1.2 Install unzip and other environments. If they are already installed, please skip this step. For non-Ubuntu systems, use yum or other methods to install them as appropriate.

    sudo apt-get update
    sudo apt-get install pybind11-dev
    pip3 install sentencepiece transformers==4.30.2
    pip3 install gradio==3.39.0 mdtex2html==1.2.0 dfss
    sudo apt install unzip
    chmod -R +x scripts/
    ./scripts/download_tokenizer.sh  ##Download the tokenizer
    ./scripts/download_model.sh  ##Download the model file

2. Python routine

2.1 Environmental Preparation

    pip3 install -r python/requirements.txt

    ##Since the sophon-sail version required for this routine is relatively new, a usable sophon-sail whl package is provided here. The SoC environment can download it through the following command
    python3 -m dfss --url=open@sophgo.com:sophon-demo/Qwen/sophon_arm-3.8.0-py3-none-any.whl
    python3 -m dfss --install sail  ##Install sophon_sail

2.2 Start the service

Parameter Description

api_server.py uses the config.yaml configuration file for parameter configuration.

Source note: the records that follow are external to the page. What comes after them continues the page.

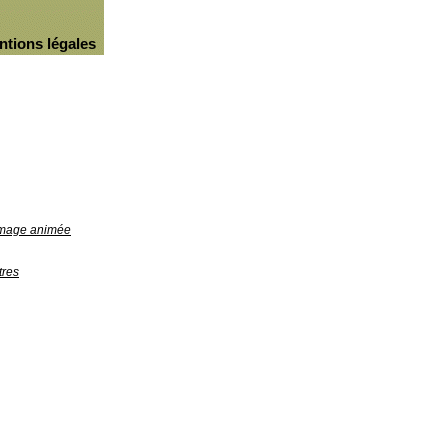
ntions légales
'image animée
tres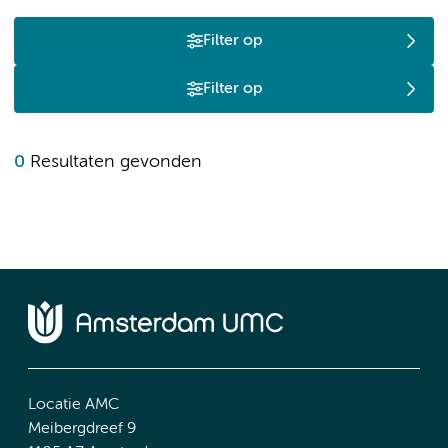
Filter op
Filter op
0
Resultaten gevonden
Locatie AMC
Meibergdreef 9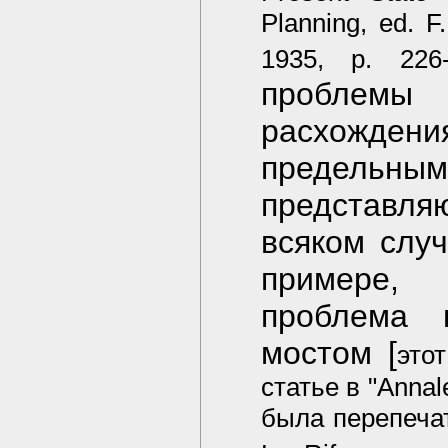
Planning, ed. 
1935, p. 226-
проблемы 
расхожд
предельным
представл
всяком случ
примере, 
проблема 
мостом [
это
статье в "Annal
была перепечата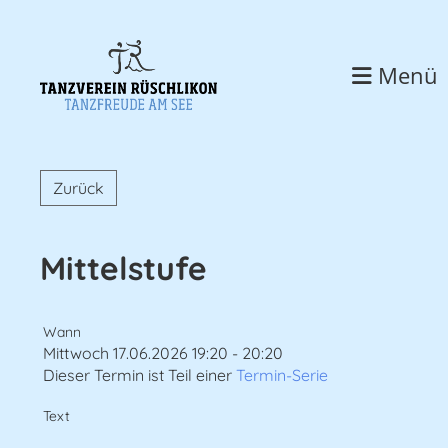
Menü
Zurück
Mittelstufe
Wann
Mittwoch 17.06.2026 19:20 - 20:20
Dieser Termin ist Teil einer
Termin-Serie
Text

The content of config.yaml is as follows

models:  # Model list
  - name: qwen   # Model name, qwen/chatglm3 are optional
    bmodel_path: ../models/BM1684X/qwen2-7b_int4_seq512_1dev.bmodel # Model path, modify it according to the actual situation
    token_path: ./utils/qwen/token_config  # Tokenizer path
    dev_id: 0  #  TPU ID


port: 18080 # Service port

How to use

    cd python  ##Switch the working directory
    python3 api_server.py --config ./config.yaml

3. Service Call

1. You can use the OpenAI library to call

    python3 request.py  ##If you want to use different Q&A for the model, you need to change the content of messages.["content"] in the request.py file.

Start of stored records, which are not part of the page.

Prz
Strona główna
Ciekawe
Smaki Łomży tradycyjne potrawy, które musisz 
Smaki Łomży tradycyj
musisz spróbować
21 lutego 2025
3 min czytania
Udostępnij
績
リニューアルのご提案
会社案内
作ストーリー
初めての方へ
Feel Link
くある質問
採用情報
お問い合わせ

2. Use http interface to call

The interface information is in request.py and can be modified according to it (such as IP, etc.)

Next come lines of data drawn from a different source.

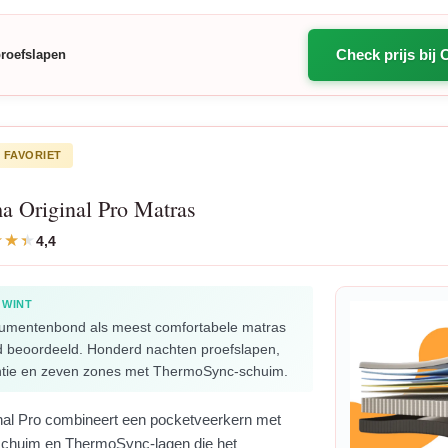
Check prijs bij 
proefslapen
 FAVORIET
 Original Pro Matras
4,4
 WINT
umentenbond als meest comfortabele matras
 beoordeeld. Honderd nachten proefslapen,
antie en zeven zones met ThermoSync-schuim.
al Pro combineert een pocketveerkern met
chuim en ThermoSync-lagen die het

Interface url: ip:port/v1/chat/completions, for example: 172.26.13.98:18080/v1/chat/completions

Interface parameters (json format)

{
    "model": "qwen",
    "messages": [
        {"role": "user", "content": "你好"}
    ],
    "stream": true
}

You can use postman to test the interface

Download address: （https://www.postman.com/downloads/）

Usage Examples

！！！ The ip address should be the IP of the box！！！